§ **Your objective**: Put each line of the material below into a JSON list of strings, one string per line, and leave out any blank lines.
===== Records shown =====
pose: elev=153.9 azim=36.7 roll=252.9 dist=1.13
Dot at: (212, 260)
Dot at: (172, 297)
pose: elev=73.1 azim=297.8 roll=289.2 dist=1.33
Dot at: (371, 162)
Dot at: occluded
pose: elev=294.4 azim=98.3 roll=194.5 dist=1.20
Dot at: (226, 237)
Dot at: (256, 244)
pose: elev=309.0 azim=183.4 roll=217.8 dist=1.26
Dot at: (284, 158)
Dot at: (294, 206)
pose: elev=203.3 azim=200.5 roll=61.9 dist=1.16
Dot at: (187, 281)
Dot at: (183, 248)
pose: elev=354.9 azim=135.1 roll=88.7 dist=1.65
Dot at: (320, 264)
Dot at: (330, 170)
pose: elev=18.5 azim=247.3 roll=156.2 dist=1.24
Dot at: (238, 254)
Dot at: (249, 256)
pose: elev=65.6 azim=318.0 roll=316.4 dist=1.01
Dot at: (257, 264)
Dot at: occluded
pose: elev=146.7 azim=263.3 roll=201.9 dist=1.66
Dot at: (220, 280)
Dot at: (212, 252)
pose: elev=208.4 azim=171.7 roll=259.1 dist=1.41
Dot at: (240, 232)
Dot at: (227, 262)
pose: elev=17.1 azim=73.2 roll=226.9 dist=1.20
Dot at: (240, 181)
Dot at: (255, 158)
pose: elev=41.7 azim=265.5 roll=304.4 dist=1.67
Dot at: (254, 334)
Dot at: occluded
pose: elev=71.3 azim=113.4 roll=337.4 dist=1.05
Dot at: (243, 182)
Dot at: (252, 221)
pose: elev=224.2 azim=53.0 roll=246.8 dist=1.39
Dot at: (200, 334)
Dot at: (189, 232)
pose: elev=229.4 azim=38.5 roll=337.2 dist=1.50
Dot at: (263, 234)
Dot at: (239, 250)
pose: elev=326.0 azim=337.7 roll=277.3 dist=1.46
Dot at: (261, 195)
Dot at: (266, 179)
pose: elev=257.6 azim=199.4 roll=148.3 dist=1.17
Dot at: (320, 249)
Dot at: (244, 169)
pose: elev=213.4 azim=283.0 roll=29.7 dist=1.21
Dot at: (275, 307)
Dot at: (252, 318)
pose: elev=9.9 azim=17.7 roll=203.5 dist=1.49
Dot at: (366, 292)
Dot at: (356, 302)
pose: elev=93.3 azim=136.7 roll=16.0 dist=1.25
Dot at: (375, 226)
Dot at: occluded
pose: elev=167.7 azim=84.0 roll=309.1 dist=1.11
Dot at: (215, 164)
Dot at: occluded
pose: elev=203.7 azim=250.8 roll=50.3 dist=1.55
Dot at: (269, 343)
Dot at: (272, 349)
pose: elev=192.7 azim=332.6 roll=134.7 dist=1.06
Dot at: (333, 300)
=====
§ **Solved problem**:
[
  "pose: elev=153.9 azim=36.7 roll=252.9 dist=1.13",
  "Dot at: (212, 260)",
  "Dot at: (172, 297)",
  "pose: elev=73.1 azim=297.8 roll=289.2 dist=1.33",
  "Dot at: (371, 162)",
  "Dot at: occluded",
  "pose: elev=294.4 azim=98.3 roll=194.5 dist=1.20",
  "Dot at: (226, 237)",
  "Dot at: (256, 244)",
  "pose: elev=309.0 azim=183.4 roll=217.8 dist=1.26",
  "Dot at: (284, 158)",
  "Dot at: (294, 206)",
  "pose: elev=203.3 azim=200.5 roll=61.9 dist=1.16",
  "Dot at: (187, 281)",
  "Dot at: (183, 248)",
  "pose: elev=354.9 azim=135.1 roll=88.7 dist=1.65",
  "Dot at: (320, 264)",
  "Dot at: (330, 170)",
  "pose: elev=18.5 azim=247.3 roll=156.2 dist=1.24",
  "Dot at: (238, 254)",
  "Dot at: (249, 256)",
  "pose: elev=65.6 azim=318.0 roll=316.4 dist=1.01",
  "Dot at: (257, 264)",
  "Dot at: occluded",
  "pose: elev=146.7 azim=263.3 roll=201.9 dist=1.66",
  "Dot at: (220, 280)",
  "Dot at: (212, 252)",
  "pose: elev=208.4 azim=171.7 roll=259.1 dist=1.41",
  "Dot at: (240, 232)",
  "Dot at: (227, 262)",
  "pose: elev=17.1 azim=73.2 roll=226.9 dist=1.20",
  "Dot at: (240, 181)",
  "Dot at: (255, 158)",
  "pose: elev=41.7 azim=265.5 roll=304.4 dist=1.67",
  "Dot at: (254, 334)",
  "Dot at: occluded",
  "pose: elev=71.3 azim=113.4 roll=337.4 dist=1.05",
  "Dot at: (243, 182)",
  "Dot at: (252, 221)",
  "pose: elev=224.2 azim=53.0 roll=246.8 dist=1.39",
  "Dot at: (200, 334)",
  "Dot at: (189, 232)",
  "pose: elev=229.4 azim=38.5 roll=337.2 dist=1.50",
  "Dot at: (263, 234)",
  "Dot at: (239, 250)",
  "pose: elev=326.0 azim=337.7 roll=277.3 dist=1.46",
  "Dot at: (261, 195)",
  "Dot at: (266, 179)",
  "pose: elev=257.6 azim=199.4 roll=148.3 dist=1.17",
  "Dot at: (320, 249)",
  "Dot at: (244, 169)",
  "pose: elev=213.4 azim=283.0 roll=29.7 dist=1.21",
  "Dot at: (275, 307)",
  "Dot at: (252, 318)",
  "pose: elev=9.9 azim=17.7 roll=203.5 dist=1.49",
  "Dot at: (366, 292)",
  "Dot at: (356, 302)",
  "pose: elev=93.3 azim=136.7 roll=16.0 dist=1.25",
  "Dot at: (375, 226)",
  "Dot at: occluded",
  "pose: elev=167.7 azim=84.0 roll=309.1 dist=1.11",
  "Dot at: (215, 164)",
  "Dot at: occluded",
  "pose: elev=203.7 azim=250.8 roll=50.3 dist=1.55",
  "Dot at: (269, 343)",
  "Dot at: (272, 349)",
  "pose: elev=192.7 azim=332.6 roll=134.7 dist=1.06",
  "Dot at: (333, 300)"
]